Last season’s tomato vines
          by the red barn, a dun knot

you carry to low ground—
                    crunch underfoot.

                    As almanacs predicted,
          this morning after the Full Snow Moon

                              waxed full,
                    fog clotted the Blue Ridge,

                         a prophecy of attention  
          to patterns recurrent as mourning

dove’s coo intervals. Given time and 
          actinomycetes, dead roots will mulch,

                    though not redress 
          topsoil stripped by erosion, gas lines.

                         Startled doves resettle. 
                              Each stamp threatens 

                    to breach the thatch, 
                         meet a muscle of earth 

          you can pulp red-juiced and salted, 
                    candied into sauce.

          Dry stems crack 
                    open a body 
of lost names the Tutelo
gave this land,

                              minosa moon,
                    ērutāoñe warrior, etā´hni first, 

          the record lost for mountains, vines, 
                    mourning, song.

                              From the pines, the doves resume 
                                        their four notes; 

                                        throats thickening before each 
                                                  coo-OOoo-coo-coo

                                                  a tremolo of tissues 
                                        that clot the air

                                        like clouds, 
                                                  maqōsi.




Pressure Wash

When Old Guff’s tractor springs a flat, 
he calls Fork Creek to come to him. 
Though he does not want to scale back, 
the man who used to make girls squeal 
cornering curves to slumber parties,
has started driving slowly, resting
between jobs, 

pausing to listen to neighbors. 
To help the tire guy get at the wheel, 
Guff squeezes a brace bar and gas-powered 
trigger, blasts his machinery
with a spray of water could rip skin 
from bone. Dried manure and hayseed 
fly into gravel with the force of years. 

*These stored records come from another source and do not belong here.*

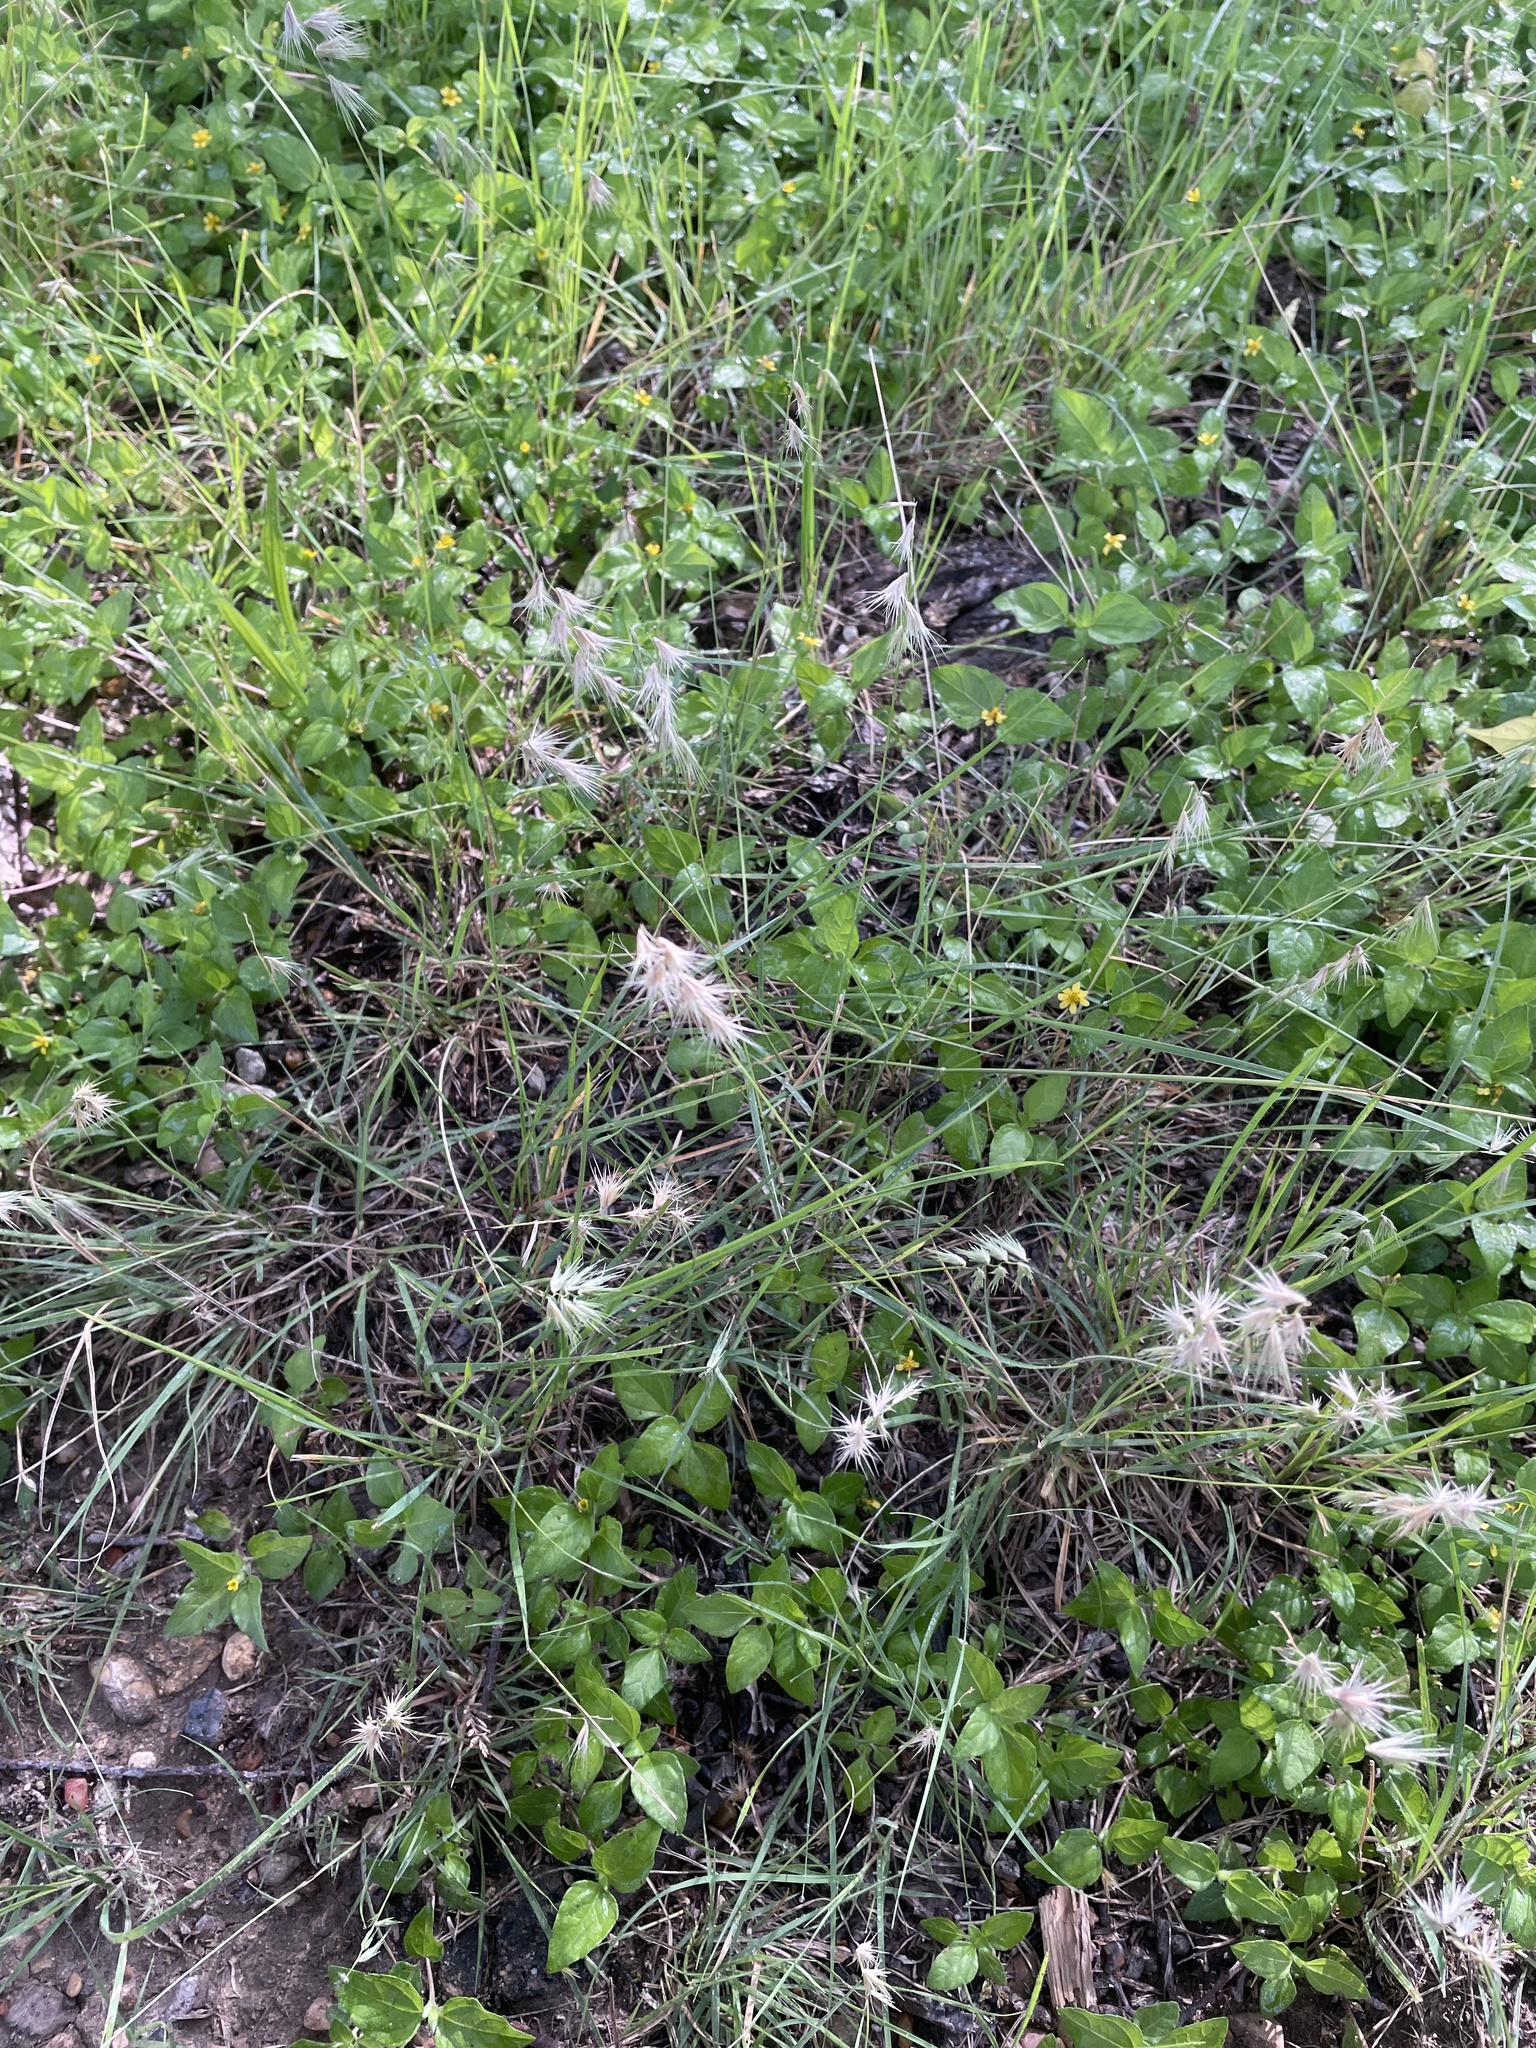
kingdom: Plantae
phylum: Tracheophyta
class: Liliopsida
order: Poales
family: Poaceae
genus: Bouteloua
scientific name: Bouteloua rigidiseta
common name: Texas grama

Last week at Meade’s, Guff saw the price 
of new tractors had increased by a third 
in three years, unlike the price 
of cattle. The wet flat bubbles 
where air escapes. Against his finger, 
a gash he cannot seal hisses, the day 
around him, a radial carcass, 

bead angled to bead at each ply.
A 300-hertz alternating magnetic 
field spins from past rotations, 
two hundred thousand pascals 
of pressure per square inch,
encased in the compression chamber
of a grizzled pasture greening with lime- 

leafed new thistles and other jobs 
that cannot wait. 
In his seventies, Guff wants more time
to rehang the gate whose fencepost split, 
clear the hayfield of dead limbs, 
check on the bull calf gripping the ground 
with all four hooves, 

back bowed by an ulcer 
he entered the world with yesterday.
Cleaned, the cab windows 
bounce droplets of sunlight 
off his glasses, hands reddened 
under a rain-rinsed cornflower sky 
that, to the uninitiated, appears ageless.




Seiner

When a farmer let a boy seine his stretch of creek 
for minnows so he could fish New River, 

the seiner claimed every bluegill, redeye, trout, and flier 
under the bridge, moved upstream, ousted schools smaller 

than anchovies by kicking rocks every few steps. 
For fifteen years, no silver slip came of age between his traps. 

Never start something you’re not willing to continue
the farmer’s wife had warned, though to refuse

a neighbor’s son a favor went against human nature, 
meaning he overestimated human nature. 

When the farmer asked the boy, now thirty, to give 
this habitat a rest, he tore up his hayfield

in a pickup, gouging ruts, sloshed the day’s
catch in thanks, if thanks drop in your stomach

a stone of history. Long licensed to take
what he wanted and longer past adolescence,

the trawler turned bully corporation 
claiming personhood without bearing 

any more responsibility than a tempest 
to his temper. A seiner wields the seine,

the sin the sinner. First stones cast 
carry the same weight as the last, 

if rounder toward death each thrower draws; 
no stone grows smoother than the grab. 

No hand under its heft feels full 
when it goes, seizing all it can.


Amy Wright
’s nonfiction debut, Paper Concert: A Conversation in the Round, is forthcoming in summer 2021 from Sarabande Books. The author of three poetry books, her essays have appeared in Georgia Review, Fourth Genre, Ninth Letter, Brevity, and elsewhere. She has received two Peter Taylor Fellowships to the Kenyon Review Writers Workshop, an Individual Artist Fellowship from the Tennessee Arts Commission, and a fellowship to Virginia Center for the Creative Arts.